When I was in college, the poems of Sylvia Plath were all the rage. She was known as the poet who had killed herself (1962) by sticking her head in a gas oven, and it was that ghastly tragedy that seemed to provide the initial attraction. These years were also the first full rush of the feminist movement, and Plath became a symbol – the poet who had killed herself because her husband had left her for another woman.

The husband was the poet Ted Hughes, who had had an almost meteoric rise in the 1950s. He had left his marriage with Plath for another woman, the poet Assia Butmann Wevill. Four years later, in 1966, Wevill killed herself (and their daughter) in the same manner as Plath had died.

I’m not sure if this is the stuff of poetry or soap opera, but for years Hughes was called “murderer” at public readings.

In between came greater acclaim, numerous books of poetry that became bestsellers, and being named England’s poet laureate in 1984, a position he held until his death in 1998.

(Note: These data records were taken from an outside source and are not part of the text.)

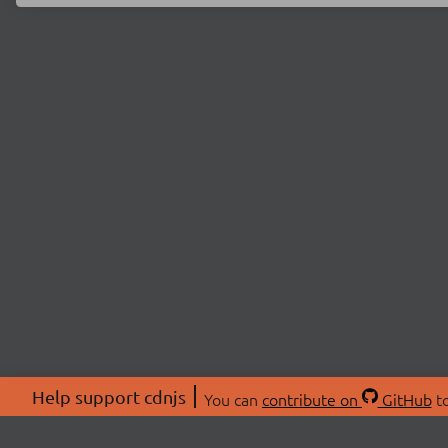
Help support cdnjs
You can
contribute on
GitHub
to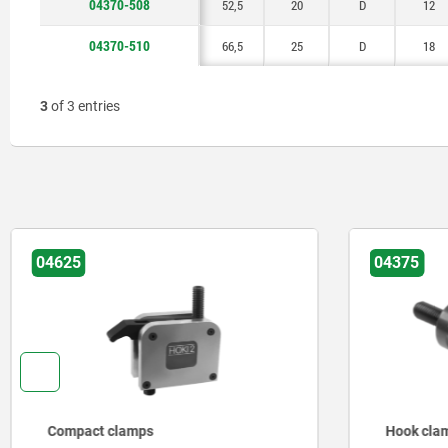
04370-508
52,5
20
D
12
04370-510
66,5
25
D
18
3
of 3 entries
04625
04375
Compact clamps
Hook cla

In 1970, the year of his third and lasting marriage, Hughes published "Crow," a collection of rather extraordinary poems that represented both a significant turn from his previous work and helped establish him as one of the leading poetic voices of the 20th century.

A reading of "Crow" is an immersion into a new mythology and creation myth, with the subject of creation being a creature called Crow. But it is a mythology that hearkens to the account of creation in Genesis and well Jesus in the New Testament, Greek mythology, Homer and "The Odyssey," and even "Beowulf.